Minimum Window Substring Java

Given a string S and a string T, find the minimum window in S which will contain all the characters in T in complexity O(n).

For example,
S = 

"ADOBECODEBANC"

T = 

"ABC"

Minimum window is 

"BANC"

.

Note:

If there is no such window in S that covers all characters in T, return the emtpy string 

""

.

If there are multiple such windows, you are guaranteed that there will always be only one unique minimum window in S.

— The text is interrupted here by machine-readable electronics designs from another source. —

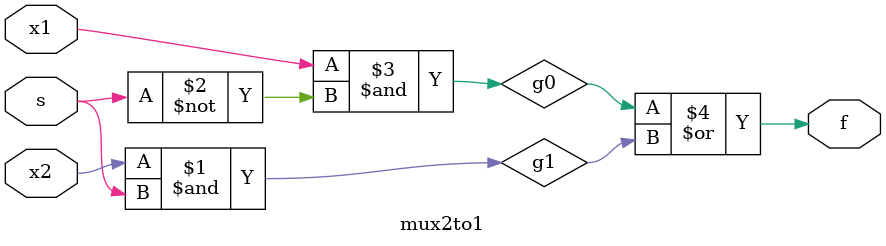
<source format=v>
`timescale 1ns / 1ps

 module mux2to1(
    input x1, x2, s,
    output f
    );
    
    and A1(g1, x2, s);
    and A0(g0, x1, ~s);
    or O0(f, g0, g1);
endmodule
</source>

 Key to Solve: Two pointer Window's range method + HashMap,

    Similar idea with Substring with Concatenation of All Words & Longest Substring Without Repeating Characters

    1. Create a Map(key: Character, Value: Frequency) of T

    2. move right window's point while < S.length

    2. move left window's point under condition of full match were found

    3. optimize the min window string

    Time: O(2*N)=O(N)

    Space: O(L) L is size of T

public class Solution {
public String minWindow(String S, String T) {
String output="";
if(S.length()==0 || T.length()==0) return "";
HashMap<Character,Integer> map=new HashMap<Character, Integer>();
int matchCount=0;
int minLen=S.length()+1;
int left=0,right=0;

//create a Map
for(int i=0;i<T.length();i++){
char c=T.charAt(i);
if(map.containsKey(c)){
map.put(c,map.get(c)+1);
}else {
map.put(c,1);
}
}
while(right<S.length()) {
char c = S.charAt(right);
if (map.containsKey(c)) {
//System.out.println("c: "+c);
map.put(c, map.get(c)-1);
if (map.get(c) >= 0) {
matchCount++;
}
//Full Match were found
while (matchCount == T.length()) {
char cl=S.charAt(left);
if (map.containsKey(cl)) {
//record the character frequency
map.put(S.charAt(left), map.get(cl) + 1);
//optimize the min window String
if (map.get(cl)>0) {
if (minLen > right - left + 1) {
output = S.substring(left, right + 1);
minLen = right - left + 1;
}
matchCount--;
}
}
left++;
}
}
right++;    //skip un-relevant character
}
return output;
}
}